The algorithm is designed to handle a stream of unknown (and potentially infinite) length with a *fixed* amount of memory $M$.

* **Fixed Memory:** The algorithm's memory usage is $O(M)$, regardless of how many edges $t$ have been processed.
* **Adapting Probability:** The sampling probability $p = M/t$ automatically adapts. As the stream grows (i.g., $t \to \infty$), the probability of sampling any *new* edge approaches zero, but it never *is* zero.
* **Contrast with Fixed-Probability:** This is superior to the "fixed-probability" sampling (e.g., "sample every edge with $p=0.01$") mentioned in the paper. In that model, the sample size grows linearly with the stream ($0.01 \times t$) and would eventually exhaust all memory on an unbounded stream. TRIÈST avoids this by fixing the memory $M$ and letting the probability $p$ adapt.

### 4. Does the algorithm support edge deletions? If not, what modification would it need? Explain.

The two algorithms we implemented, **TRIÈST-BASE** and **TRIÈST-IMPR**, **do not support edge deletions.**

* **Why Not:** They are designed for "insertion-only" streams. Their entire mathematical framework (the scaling factor $\xi^{(t)}$ and weight $\eta^{(t)}$) is based on the assumption that the stream size $t$ is always growing. A deletion would break this math and the unbiased nature of the estimator.

* **What Modification is Needed:** To support deletions, we would need to implement a completely different algorithm, which the paper provides in **Section 4.3: TRIÈST-FD (Fully-Dynamic)**.

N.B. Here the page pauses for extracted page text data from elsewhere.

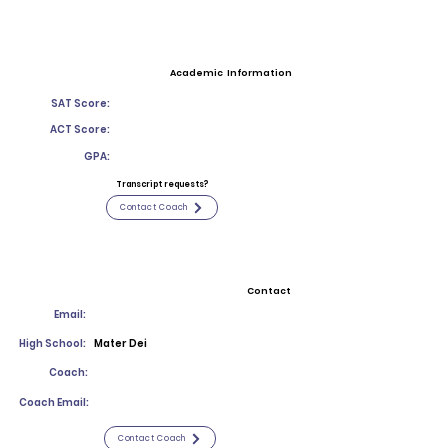
Academic Information
SAT Score:
ACT Score:
GPA:
Transcript requests?
Contact Coach
Contact
Email:
High School:
Mater Dei
Coach:
Coach Email:
Contact Coach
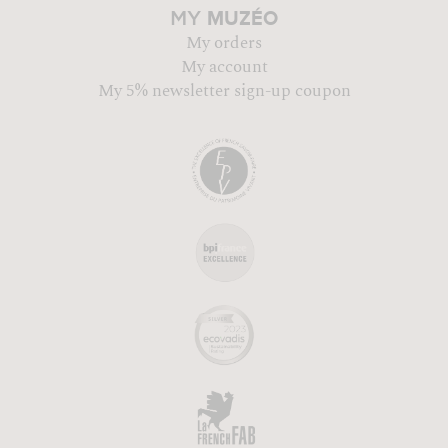
MUZÉO
MY
My orders
My account
My 5% newsletter sign-up coupon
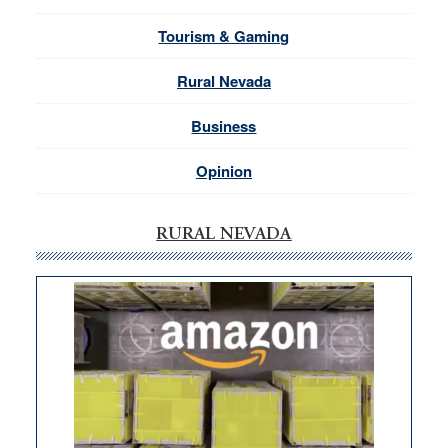
Tourism & Gaming
Rural Nevada
Business
Opinion
RURAL NEVADA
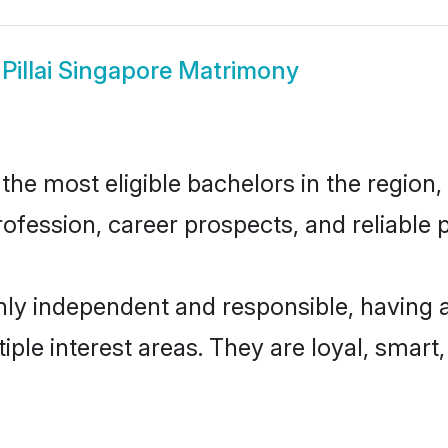
w
Pillai Singapore Matrimony
the most eligible bachelors in the region,
fession, career prospects, and reliable p
ghly independent and responsible, having 
tiple interest areas. They are loyal, smart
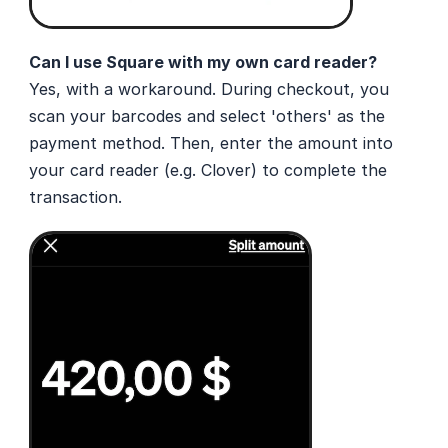
Can I use Square with my own card reader? 
Yes, with a workaround. During checkout, you 
scan your barcodes and select 'others' as the 
payment method. Then, enter the amount into 
your card reader (e.g. Clover) to complete the 
transaction.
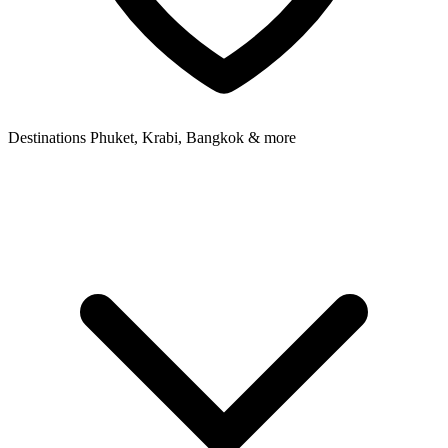
Destinations
Phuket, Krabi, Bangkok & more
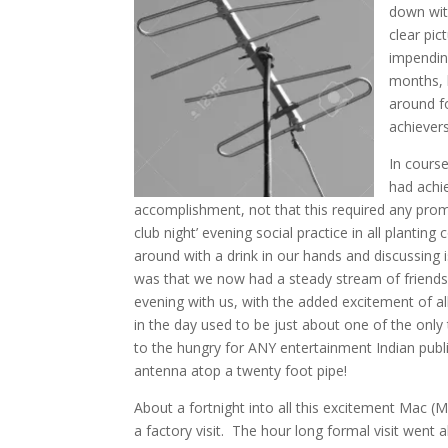
down wit
clear pic
impending
months, 
around f
achievers
In course
had achi
accomplishment, not that this required any prom
club night’ evening social practice in all planti
around with a drink in our hands and discussing 
was that we now had a steady stream of friends,
evening with us, with the added excitement of all
in the day used to be just about one of the o
to the hungry for ANY entertainment Indian publ
antenna atop a twenty foot pipe!
About a fortnight into all this excitement Mac (
a factory visit. The hour long formal visit went a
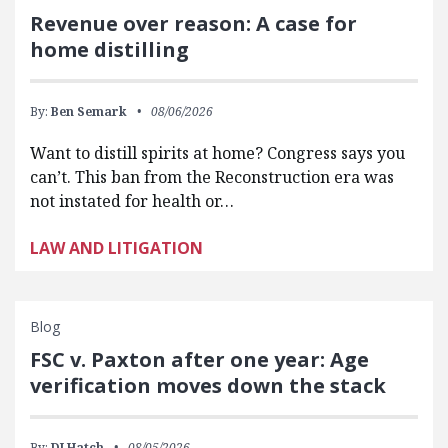
Revenue over reason: A case for
home distilling
By:
Ben Semark
08/06/2026
Want to distill spirits at home? Congress says you
can’t. This ban from the Reconstruction era was
not instated for health or…
LAW AND LITIGATION
Blog
FSC v. Paxton after one year: Age
verification moves down the stack
By:
DJ Hatch
08/05/2026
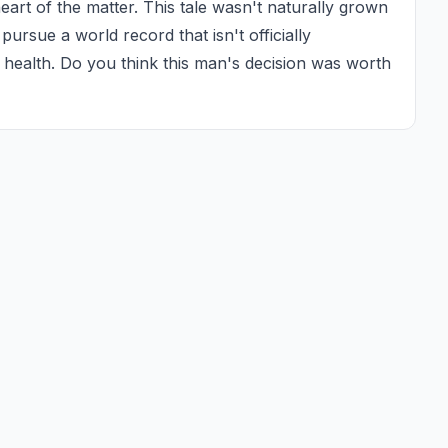
 heart of the matter. This tale wasn't naturally grown 
o pursue a world record that isn't officially 
of health. Do you think this man's decision was worth 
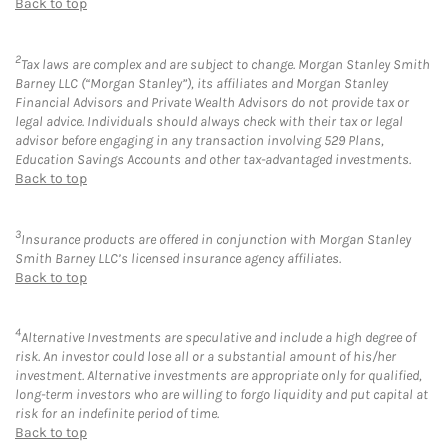
Back to top
2
Tax laws are complex and are subject to change. Morgan Stanley Smith
Barney LLC (“Morgan Stanley”), its affiliates and Morgan Stanley
Financial Advisors and Private Wealth Advisors do not provide tax or
legal advice. Individuals should always check with their tax or legal
advisor before engaging in any transaction involving 529 Plans,
Education Savings Accounts and other tax-advantaged investments.
Back to top
3
Insurance products are offered in conjunction with Morgan Stanley
Smith Barney LLC’s licensed insurance agency affiliates.
Back to top
4
Alternative Investments are speculative and include a high degree of
risk. An investor could lose all or a substantial amount of his/her
investment. Alternative investments are appropriate only for qualified,
long-term investors who are willing to forgo liquidity and put capital at
risk for an indefinite period of time.
Back to top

* **How TRIÈST-FD Works:**
    1.  It replaces standard Reservoir Sampling with a more complex scheme called **Random Pairing (RP)**.
    2.  It maintains special counters for "uncompensated deletions." When an edge `(-, e)` arrives, if $e$ is in the sample, it's removed and a counter $d_i$ (deletion *in* sample) is incremented. If $e$ is *not* in the sample, a counter $d_o$ (deletion *out* of sample) is incremented.
    3.  When a new edge `(+, e)` arrives, it doesn't just face the $M/t$ probability. It might instead be used to "compensate" for a past deletion by filling the "hole" in the sample, which uses a different probability calculation.

In short: **No**, the versions we built cannot handle deletions. The paper *does* provide a solution, but it requires swapping out the entire sampling algorithm (Reservoir Sampling) for a more complex one (Random Pairing).